Abstract

On the floor of the Tularosa Basin, deflation has repeatedly controlled local base levels and related eolian, playa, and alluvial geomorphic features, with eolian sediment being an important contributor to aggradation on eastern basin margins. Modern surface water transports fine sediment and dissolved salts to the lowest parts of the basin in deflated, non-integrated playas such as modern Lake Lucero (base elevation 1,183 m, 44 m below the drainage divide to the south). Shallow ground water controls depths of deflation which in turn determine local base levels. Deflation basins scoured and partially filled episodically, so alluvial terraces are preserved at several intermediate levels between the maximum level of basin fill and present streams.
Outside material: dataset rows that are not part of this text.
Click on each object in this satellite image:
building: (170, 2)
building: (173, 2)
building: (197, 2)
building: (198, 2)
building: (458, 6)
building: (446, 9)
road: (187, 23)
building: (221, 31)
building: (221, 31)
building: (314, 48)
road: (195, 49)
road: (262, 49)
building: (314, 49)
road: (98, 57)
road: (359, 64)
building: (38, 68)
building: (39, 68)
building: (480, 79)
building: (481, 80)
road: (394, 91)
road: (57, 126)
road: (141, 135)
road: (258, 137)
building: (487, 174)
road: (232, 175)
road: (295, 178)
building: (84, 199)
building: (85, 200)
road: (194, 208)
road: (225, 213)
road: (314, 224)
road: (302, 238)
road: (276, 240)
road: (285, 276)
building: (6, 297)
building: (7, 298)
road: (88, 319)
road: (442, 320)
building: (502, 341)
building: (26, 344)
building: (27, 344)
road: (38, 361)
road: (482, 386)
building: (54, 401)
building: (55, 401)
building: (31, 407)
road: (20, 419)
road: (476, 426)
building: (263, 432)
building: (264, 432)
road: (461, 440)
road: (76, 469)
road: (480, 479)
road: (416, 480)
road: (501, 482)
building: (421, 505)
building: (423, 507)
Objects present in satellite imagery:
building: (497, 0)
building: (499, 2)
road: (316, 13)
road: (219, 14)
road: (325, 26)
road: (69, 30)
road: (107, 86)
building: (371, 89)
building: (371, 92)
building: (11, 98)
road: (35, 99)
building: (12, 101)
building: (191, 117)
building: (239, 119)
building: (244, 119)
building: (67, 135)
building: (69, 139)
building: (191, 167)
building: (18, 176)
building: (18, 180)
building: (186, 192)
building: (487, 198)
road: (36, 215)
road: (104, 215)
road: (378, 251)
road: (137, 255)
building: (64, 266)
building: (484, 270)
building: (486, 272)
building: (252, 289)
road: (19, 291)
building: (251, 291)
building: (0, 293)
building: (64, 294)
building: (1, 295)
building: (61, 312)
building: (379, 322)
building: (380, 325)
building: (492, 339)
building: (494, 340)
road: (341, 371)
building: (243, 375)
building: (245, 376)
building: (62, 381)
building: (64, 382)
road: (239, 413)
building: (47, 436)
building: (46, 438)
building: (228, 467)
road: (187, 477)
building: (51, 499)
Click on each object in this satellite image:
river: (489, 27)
At one of these levels (locally ~17 m below the level of maximum fill; 2-11 m above Salt Creek) an inactive gypsum-marsh deposit covers >50 km 2. Radiocarbon ages of 10,900 to 10,300 yr bracket as much as 1.5 m of gypsum-marsh deposition. At least two intermediate levels of terrace-alluvium lie between the marsh and the level of maximum basin fill. Three levels of Holocene alluvium are inset below the marsh, reflecting short-term aggradation between deflation episodes and erosion by Salt Creek. During Holocene time, between the San Andres Mountain front and Alkali Flat, alluvial-fan drainages that had been graded to the edge of Pleistocene Lake Otero cut downward and planed laterally following 20 m of base-level fall during lake-bed deflation. Deflated sediment was transported primarily to the northeast. Lunette dunes formed immediately downwind of many blowout areas; White Sands dune field accumulated beyond Lake Lucero and Alkali Flat. Farther downwind, clay- to sand-size gypsum episodically formed broad sheets. An unknown (presumably large) component of clay- to-fine sand, including gypsum, is (and was) carried eastward to the alluvial fans and slopes of the Sacramento Mountains. Holocene runoff has reworked components of that sediment back onto the alluvial fans. Most late Quaternary sediment preservation is on the eastern and western alluvial fans, in the proximal hanging walls of active normal faults, but episodic deflation precludes long-term sediment preservation in the basin center.